На несколько минут в купе установилась оглушающая тишина: пассажиры в безмолвии наблюдали за мелькавшими за окном видами бесконечных пшеничных полей, перемежавшихся с зеленью лесополос, лесков, сверкающих на солнце речушек, маленьких станций и деревень...
Обхватив себя за голову, Мышка вспоминала самый важный пункт начальной инструкции: "в полночь ты должна быть одна. Непременно. Запри накрепко дверь купе и попытайся уснуть ранее указанного времени. Утром и днем веди себя, как обычно. И пусть ничто не вызывает твоего удивления..."
Глупостью показался подчеркнутый красным пункт, но не означают эти слова, что ровно в двенадцать ночи ее перебросили из одного месяца в другой? Бред сивой кобылы... Но это может служить объяснением... Однако, почему она должна была находиться в это время именно одна? Она же не в уединенном лесу или в пещере находится, но едет в поезде, где предостаточно людей? Или же переброска осуществлена исключительно для нее и всего прочего, что находилось в тот момент в её купе? И всех прочих, учитывая наличие в купе второго пассажира?... Бред, бред, бред!

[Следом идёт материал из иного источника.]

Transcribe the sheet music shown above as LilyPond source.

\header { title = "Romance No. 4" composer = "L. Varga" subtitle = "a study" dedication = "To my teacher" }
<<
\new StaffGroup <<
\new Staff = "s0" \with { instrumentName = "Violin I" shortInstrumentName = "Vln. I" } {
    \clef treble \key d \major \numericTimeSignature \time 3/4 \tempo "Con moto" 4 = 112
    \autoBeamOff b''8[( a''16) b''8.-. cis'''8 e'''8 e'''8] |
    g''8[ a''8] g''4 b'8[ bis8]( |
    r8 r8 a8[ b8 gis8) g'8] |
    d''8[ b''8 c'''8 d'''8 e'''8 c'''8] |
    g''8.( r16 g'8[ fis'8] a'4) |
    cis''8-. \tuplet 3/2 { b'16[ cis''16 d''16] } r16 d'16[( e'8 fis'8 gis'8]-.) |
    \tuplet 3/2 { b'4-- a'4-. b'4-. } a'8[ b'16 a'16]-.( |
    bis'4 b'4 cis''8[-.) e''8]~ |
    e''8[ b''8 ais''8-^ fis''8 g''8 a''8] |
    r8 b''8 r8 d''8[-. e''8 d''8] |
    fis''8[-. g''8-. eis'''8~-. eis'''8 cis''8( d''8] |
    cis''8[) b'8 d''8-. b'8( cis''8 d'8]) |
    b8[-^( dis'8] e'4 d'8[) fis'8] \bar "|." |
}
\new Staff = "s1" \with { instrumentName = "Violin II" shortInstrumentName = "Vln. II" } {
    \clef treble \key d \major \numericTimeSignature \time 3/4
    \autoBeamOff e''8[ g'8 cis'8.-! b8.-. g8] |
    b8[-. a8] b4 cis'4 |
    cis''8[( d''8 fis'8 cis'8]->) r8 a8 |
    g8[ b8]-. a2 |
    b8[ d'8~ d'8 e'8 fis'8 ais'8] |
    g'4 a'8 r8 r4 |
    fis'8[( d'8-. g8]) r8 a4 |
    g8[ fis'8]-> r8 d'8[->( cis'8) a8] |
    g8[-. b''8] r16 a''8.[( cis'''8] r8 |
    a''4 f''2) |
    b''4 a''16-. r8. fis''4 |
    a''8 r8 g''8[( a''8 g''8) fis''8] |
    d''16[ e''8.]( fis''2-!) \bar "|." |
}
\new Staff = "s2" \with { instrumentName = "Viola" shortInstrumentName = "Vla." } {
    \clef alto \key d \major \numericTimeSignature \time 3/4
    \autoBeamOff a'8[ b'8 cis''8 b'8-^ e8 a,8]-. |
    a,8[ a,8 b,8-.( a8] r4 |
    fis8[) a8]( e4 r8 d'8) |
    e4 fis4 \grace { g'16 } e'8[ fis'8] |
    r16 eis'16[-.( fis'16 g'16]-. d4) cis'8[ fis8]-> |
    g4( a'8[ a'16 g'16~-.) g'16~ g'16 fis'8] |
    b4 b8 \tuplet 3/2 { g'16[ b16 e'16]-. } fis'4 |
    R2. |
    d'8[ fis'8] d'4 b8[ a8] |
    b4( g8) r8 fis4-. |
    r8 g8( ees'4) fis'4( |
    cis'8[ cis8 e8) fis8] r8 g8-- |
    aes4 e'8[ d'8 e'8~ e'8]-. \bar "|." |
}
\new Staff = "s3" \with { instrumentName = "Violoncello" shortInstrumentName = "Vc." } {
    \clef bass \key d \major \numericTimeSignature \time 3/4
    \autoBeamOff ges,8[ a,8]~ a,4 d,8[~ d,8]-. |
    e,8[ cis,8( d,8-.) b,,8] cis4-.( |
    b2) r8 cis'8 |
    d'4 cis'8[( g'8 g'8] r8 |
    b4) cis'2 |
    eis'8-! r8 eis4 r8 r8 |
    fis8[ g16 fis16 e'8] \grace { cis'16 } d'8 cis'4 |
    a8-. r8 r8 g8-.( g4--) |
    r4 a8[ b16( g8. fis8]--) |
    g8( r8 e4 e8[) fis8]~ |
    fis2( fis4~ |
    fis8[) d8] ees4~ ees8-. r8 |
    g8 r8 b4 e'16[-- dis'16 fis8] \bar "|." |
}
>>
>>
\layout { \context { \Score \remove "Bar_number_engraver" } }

— Ты чего за голову держишься? Голова болит? — почти заботливо спросил Мышку парень. — Если так, то у меня в пакете много чего есть от головной боли: цитрамон, анальгин... Даже фенотропил есть, — это для памяти после сотрясения прописали. Круто действует: даже на стихи прошибает, если недели две курсом пропьёшь, по себе знаю. Веришь: никогда раньше стихи не писал, а в последнее время стихоплётством занялся, сам удивляюсь... И в побег меня тоже эти таблетки, боюсь, сподобили: понял вдруг, если вернусь в свою часть, — не жить... Въяве представил: не вернуться мне живым из нашего гарнизона...
— Ты и в госпитале раньше не лежал, — прошептала Мышка. — Вот тебе стихи и пришли... Охотно верю, что такой чумовой парень стихи пишет. И на гитаре играешь, думаю? В самодеятельности, верно, участвовал в своем училище?
— Верно! Как угадала? Лицо блаженное, да? Так еще моя бабка говорила: лицо, внучек , у тебя блаженное... Не ходи ты в то военное училище, иди в доктора! Или в учителя! Или инженером стань, — только не военным и не милиционером!